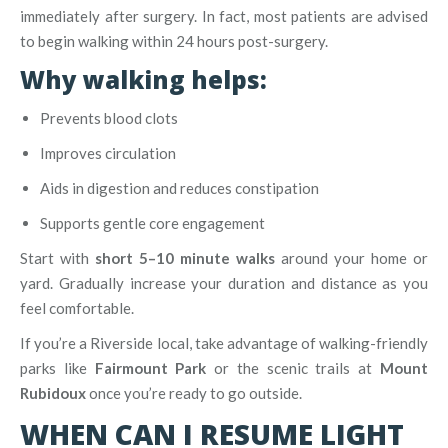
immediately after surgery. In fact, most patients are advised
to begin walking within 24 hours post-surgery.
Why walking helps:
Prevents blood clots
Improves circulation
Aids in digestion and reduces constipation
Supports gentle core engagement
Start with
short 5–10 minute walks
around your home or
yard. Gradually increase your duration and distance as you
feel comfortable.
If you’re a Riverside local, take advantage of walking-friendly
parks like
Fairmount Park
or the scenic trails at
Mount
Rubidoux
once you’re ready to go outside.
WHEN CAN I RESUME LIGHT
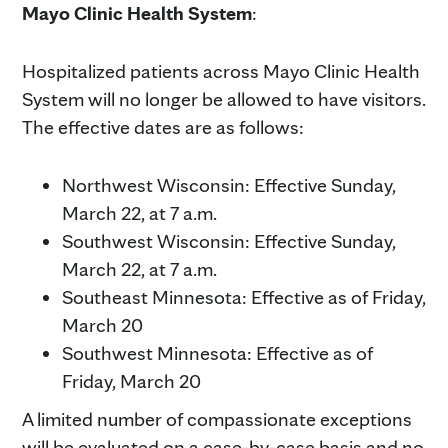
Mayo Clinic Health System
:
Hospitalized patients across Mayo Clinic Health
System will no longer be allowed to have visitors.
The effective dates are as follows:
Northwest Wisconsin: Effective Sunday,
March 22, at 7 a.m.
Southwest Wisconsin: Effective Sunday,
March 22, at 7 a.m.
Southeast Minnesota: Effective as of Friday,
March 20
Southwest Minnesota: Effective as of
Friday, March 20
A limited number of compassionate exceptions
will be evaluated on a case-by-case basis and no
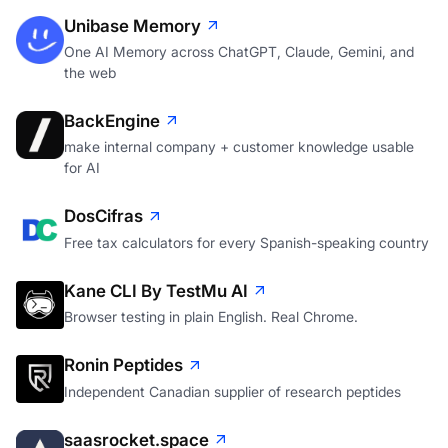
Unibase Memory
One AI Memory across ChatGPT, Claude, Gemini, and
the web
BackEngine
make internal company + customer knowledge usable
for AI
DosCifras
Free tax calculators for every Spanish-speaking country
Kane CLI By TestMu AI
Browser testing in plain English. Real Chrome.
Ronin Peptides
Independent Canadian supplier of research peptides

* _What you should do_: Given the data above, which lines hold the string "Minnesota"? Return them.

* _Solution_:
Southeast Minnesota: Effective as of Friday,
Southwest Minnesota: Effective as of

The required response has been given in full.